Super-resolution of satellite imagery

Abstract

Can deep neural networks super-resolve satellite imagery to a high perceptual quality? This thesis explores the juxtaposition between the pixel accuracy and perceptual qualities of super-resolved imagery by comparing and combining a discriminative and a generative network. Rather than solving a theoretical problem, we tackle a real-world low-resolution scenario: Sentinel-2 imagery is super-resolved and evaluated against high-resolution aerial photos as ground truth; this is in contrast to super-resolving previously down-sampled data, which is the methodology used in most other studies. An existing feed-forward network architecture designed for super-resolution, called DeepSUM, is used to super-resolve multiple low-resolution images by a factor of four to obtain a single high-resolution image. DeepSUM is trained using a range of loss functions, to assess the e ect on network accuracy. A novel loss function is created, called variation loss, to help better define edges and textures to create a sharper, perceptually better product. Using an SSIM loss function gives the best result in terms of pixel-based performance. Running DeepSUM alone creates a superior output compared to bicubically up-sampling the input data, but the output is blurry and not photo-realistic.

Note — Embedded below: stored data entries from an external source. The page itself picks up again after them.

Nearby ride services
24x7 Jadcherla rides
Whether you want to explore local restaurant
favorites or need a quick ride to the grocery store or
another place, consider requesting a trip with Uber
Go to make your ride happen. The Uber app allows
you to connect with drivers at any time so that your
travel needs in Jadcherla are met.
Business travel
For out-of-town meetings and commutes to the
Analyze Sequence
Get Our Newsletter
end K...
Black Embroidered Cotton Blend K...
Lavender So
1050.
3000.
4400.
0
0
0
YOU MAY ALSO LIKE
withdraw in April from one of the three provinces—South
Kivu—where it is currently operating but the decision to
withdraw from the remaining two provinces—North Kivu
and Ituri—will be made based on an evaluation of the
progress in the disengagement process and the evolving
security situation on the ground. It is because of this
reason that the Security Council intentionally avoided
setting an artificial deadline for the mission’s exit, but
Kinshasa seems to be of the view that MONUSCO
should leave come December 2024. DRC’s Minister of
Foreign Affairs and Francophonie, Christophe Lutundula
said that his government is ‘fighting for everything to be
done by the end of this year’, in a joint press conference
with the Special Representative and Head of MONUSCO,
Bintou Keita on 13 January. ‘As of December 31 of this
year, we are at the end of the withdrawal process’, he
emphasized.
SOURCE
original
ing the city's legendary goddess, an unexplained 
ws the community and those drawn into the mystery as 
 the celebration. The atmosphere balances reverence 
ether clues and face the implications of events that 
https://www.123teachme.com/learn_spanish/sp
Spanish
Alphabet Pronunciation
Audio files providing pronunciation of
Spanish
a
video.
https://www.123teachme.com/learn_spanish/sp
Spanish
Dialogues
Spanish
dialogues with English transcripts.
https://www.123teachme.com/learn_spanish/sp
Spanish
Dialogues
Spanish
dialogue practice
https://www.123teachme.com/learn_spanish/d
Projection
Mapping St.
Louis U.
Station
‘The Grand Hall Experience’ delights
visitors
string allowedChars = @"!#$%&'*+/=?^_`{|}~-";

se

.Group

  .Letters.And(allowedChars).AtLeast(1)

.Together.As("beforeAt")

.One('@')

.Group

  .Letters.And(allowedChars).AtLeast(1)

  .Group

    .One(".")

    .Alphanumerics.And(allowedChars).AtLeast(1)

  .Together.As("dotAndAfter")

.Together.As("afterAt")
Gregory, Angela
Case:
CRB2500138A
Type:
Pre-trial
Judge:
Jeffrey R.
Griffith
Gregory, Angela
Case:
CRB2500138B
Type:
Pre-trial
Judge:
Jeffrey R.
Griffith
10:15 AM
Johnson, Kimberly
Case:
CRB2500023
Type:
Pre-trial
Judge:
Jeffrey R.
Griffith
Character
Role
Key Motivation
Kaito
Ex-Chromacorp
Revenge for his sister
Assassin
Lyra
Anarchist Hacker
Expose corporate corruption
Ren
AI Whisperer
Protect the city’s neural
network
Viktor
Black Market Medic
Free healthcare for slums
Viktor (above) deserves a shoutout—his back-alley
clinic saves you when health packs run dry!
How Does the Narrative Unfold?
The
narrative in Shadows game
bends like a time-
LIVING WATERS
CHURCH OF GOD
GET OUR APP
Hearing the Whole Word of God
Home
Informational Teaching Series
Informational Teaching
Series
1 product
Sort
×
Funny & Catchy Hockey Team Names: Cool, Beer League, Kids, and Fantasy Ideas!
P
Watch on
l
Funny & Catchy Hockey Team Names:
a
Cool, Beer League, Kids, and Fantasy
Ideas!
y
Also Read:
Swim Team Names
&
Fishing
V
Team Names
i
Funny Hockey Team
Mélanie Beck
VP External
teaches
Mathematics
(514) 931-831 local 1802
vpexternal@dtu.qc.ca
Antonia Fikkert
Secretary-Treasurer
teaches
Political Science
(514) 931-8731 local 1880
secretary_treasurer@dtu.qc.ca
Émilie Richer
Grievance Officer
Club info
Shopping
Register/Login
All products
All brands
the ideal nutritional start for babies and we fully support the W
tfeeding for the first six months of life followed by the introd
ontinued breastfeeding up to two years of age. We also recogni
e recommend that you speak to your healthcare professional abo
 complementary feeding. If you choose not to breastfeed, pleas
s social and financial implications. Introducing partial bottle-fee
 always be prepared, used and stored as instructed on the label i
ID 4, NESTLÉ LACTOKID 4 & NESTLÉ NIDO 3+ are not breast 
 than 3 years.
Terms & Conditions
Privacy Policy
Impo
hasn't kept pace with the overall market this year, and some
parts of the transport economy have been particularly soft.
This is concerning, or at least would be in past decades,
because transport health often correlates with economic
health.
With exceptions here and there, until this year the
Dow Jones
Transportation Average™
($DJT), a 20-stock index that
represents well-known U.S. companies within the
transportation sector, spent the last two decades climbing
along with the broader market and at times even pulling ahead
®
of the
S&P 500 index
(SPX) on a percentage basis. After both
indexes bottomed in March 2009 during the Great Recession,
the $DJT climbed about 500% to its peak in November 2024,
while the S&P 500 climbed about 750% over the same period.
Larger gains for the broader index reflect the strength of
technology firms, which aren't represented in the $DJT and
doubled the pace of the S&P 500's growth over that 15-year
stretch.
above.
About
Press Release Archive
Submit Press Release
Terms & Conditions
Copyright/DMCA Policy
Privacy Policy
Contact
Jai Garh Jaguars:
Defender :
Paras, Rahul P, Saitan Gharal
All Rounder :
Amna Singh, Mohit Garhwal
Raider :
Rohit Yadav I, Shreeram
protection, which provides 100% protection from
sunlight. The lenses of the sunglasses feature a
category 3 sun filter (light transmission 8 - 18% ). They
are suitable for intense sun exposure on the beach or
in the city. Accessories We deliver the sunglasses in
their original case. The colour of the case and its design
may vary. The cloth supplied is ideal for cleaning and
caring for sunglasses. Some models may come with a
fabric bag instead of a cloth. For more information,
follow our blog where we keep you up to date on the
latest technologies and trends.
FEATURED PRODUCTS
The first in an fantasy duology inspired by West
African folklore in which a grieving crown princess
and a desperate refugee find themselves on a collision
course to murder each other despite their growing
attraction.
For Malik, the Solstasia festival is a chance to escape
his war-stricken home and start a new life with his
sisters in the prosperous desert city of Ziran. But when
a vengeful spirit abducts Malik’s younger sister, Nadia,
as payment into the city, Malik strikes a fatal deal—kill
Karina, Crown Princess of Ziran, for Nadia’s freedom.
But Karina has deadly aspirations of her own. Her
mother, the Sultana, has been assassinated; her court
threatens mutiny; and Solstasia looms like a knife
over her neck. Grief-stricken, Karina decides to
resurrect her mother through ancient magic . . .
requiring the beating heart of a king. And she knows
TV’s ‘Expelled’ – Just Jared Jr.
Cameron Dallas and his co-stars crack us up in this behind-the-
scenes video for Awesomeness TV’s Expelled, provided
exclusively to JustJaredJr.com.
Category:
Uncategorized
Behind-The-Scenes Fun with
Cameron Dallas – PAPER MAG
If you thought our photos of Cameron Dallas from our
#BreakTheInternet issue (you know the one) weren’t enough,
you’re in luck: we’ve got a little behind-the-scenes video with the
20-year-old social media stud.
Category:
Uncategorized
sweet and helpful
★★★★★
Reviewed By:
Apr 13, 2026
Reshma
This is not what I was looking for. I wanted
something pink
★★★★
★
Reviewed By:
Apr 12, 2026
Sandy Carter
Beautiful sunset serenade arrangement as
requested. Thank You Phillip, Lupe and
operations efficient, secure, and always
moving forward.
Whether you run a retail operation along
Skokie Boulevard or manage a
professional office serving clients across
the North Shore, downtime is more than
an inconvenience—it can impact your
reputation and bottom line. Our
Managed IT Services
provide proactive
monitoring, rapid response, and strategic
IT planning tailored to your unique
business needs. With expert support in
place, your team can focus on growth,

A probabilistic model from the literature, ESRGAN (Enhanced SRGAN), a Generative Adversarial Network, is trained against both raw Sentinel-2 data and the output of DeepSUM. Using ERS-GAN for super-resolution, creates a perceptually better, more realistic looking output. However, the ESRGAN output is less accurate than the DeepSUM output, as measured using pixel-based metrics. Combining ESRGAN with DeepSUM is found to inherit some of the advantages of both approaches. In an end-to-end process, using ESRGAN with the output of DeepSUM trained using variation loss is found to super-resolve an image to better show boundaries, textures and detail.